Never hunted chukar before. I see that utah dwr has guzzlers on the mountain range between grantsville and skull valley. Anybody ever taken chukar in this area and what side is best to enter from? Thanks.


----------



## AF CYN (Mar 19, 2009)

I've never been out there, but finding guzzlers is a good sign.


----------



## Ray (May 10, 2018)

First chukar I ever killed was in grantsville


----------



## MooseMeat (Dec 27, 2017)

There’s easier places to kill chukars. That mountain range isn’t one of those places


----------



## 7mm Reloaded (Aug 25, 2015)

I see them almost every time I go target shooting there.


----------



## Critter (Mar 20, 2010)

7MM RELOADED said:


> I see them almost every time I go target shooting there.

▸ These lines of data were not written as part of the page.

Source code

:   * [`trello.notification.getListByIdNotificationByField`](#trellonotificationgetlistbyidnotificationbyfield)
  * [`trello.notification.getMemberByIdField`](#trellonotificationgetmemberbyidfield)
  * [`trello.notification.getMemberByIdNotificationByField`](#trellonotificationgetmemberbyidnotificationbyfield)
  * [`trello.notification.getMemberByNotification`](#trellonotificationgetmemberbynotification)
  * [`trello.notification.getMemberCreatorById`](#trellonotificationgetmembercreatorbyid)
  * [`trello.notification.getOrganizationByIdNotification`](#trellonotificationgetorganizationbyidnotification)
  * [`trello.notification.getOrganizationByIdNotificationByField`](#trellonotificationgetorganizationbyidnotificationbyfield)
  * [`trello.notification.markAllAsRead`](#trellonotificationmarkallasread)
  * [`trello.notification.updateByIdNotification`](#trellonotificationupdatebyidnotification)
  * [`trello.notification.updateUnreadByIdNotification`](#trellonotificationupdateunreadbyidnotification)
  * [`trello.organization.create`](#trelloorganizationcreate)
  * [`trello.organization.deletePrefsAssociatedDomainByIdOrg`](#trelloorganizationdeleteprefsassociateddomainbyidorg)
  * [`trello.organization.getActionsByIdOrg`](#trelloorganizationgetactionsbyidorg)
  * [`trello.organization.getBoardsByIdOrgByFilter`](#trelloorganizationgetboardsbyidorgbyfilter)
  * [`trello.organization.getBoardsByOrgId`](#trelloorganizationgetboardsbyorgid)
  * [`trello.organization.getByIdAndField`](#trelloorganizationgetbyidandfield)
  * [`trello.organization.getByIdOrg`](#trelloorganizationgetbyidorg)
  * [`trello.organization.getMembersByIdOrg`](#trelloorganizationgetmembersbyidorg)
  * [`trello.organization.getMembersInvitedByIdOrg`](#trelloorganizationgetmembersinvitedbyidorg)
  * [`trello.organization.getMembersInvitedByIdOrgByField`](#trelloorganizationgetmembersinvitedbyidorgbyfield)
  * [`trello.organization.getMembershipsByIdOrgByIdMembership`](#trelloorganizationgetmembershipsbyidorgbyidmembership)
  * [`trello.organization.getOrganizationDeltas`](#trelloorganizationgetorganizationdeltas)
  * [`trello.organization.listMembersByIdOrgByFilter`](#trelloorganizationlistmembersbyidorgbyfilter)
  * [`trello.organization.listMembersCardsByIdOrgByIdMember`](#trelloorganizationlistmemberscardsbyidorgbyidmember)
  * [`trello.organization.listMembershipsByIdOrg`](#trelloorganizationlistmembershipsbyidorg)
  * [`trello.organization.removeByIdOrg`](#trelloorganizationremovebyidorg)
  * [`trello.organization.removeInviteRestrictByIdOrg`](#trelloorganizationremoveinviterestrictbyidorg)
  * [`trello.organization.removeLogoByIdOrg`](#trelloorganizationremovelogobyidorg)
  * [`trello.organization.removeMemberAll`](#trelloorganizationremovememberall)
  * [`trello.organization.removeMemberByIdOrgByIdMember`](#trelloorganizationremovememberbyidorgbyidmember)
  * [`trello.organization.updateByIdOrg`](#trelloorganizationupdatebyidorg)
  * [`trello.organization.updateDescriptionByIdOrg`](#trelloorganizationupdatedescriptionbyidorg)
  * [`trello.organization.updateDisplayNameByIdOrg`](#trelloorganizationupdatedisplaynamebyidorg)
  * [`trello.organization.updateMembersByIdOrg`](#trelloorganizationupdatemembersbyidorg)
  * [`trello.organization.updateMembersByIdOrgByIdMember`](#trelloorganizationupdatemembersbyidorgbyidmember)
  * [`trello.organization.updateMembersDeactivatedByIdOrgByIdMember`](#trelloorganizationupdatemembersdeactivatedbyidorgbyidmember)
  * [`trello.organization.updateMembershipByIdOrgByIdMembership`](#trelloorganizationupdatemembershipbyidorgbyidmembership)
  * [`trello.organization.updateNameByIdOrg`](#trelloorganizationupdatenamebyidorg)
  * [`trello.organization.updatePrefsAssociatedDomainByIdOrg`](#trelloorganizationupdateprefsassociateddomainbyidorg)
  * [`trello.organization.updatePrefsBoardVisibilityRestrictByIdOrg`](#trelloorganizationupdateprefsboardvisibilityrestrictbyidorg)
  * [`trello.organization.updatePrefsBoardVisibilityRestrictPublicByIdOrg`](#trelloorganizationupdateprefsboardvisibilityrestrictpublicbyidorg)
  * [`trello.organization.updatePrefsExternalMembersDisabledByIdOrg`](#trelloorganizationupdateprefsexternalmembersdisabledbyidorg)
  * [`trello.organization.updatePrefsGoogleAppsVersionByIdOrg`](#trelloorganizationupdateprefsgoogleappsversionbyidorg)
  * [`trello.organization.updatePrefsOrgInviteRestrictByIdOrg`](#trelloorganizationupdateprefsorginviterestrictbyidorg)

Cuckars are like forest grouse.

They are all over the place until you plan on going to hunt them.


----------



## Wire (Nov 2, 2017)

MooseMeat said:


> There's easier places to kill chukars. That mountain range isn't one of those places


+10


----------



## sanur (Dec 11, 2019)

Critter said:


> Cuckars are like forest grouse.
> 
> They are all over the place until you plan on going to hunt them.


Those make me mad... rode my dirt bike in an area and flushed about 5. Went back last weekend hiking around for 3 hours and didn't see nothing!


----------



## sanur (Dec 11, 2019)

MooseMeat said:


> There's easier places to kill chukars. That mountain range isn't one of those places


North, south, farther west?


----------



## Kwalk3 (Jun 21, 2012)

sanur said:


> North, south, farther west?


Yes


----------



## saltydog (Feb 28, 2017)

Sounds like you might have stumbled onto a couple members honey hole.:smile:


----------



## OriginalOscar (Sep 5, 2016)

sanur said:


> Never hunted chukar before. I see that utah dwr has guzzlers on the mountain range between grantsville and skull valley. Anybody ever taken chukar in this area and what side is best to enter from? Thanks.


Responses like JR High. PM sent and let me know how else I can help.

We are blessed with opportunity and it takes time but stay at it.

Good luck

Troy Rushton


----------



## tshuman01 (Jun 23, 2018)

I've hunted the skull valley side 3-4 times and have never seen a bird. I hear them... but can't seem to flush one. I hunted midway down the range. I won't go back.


----------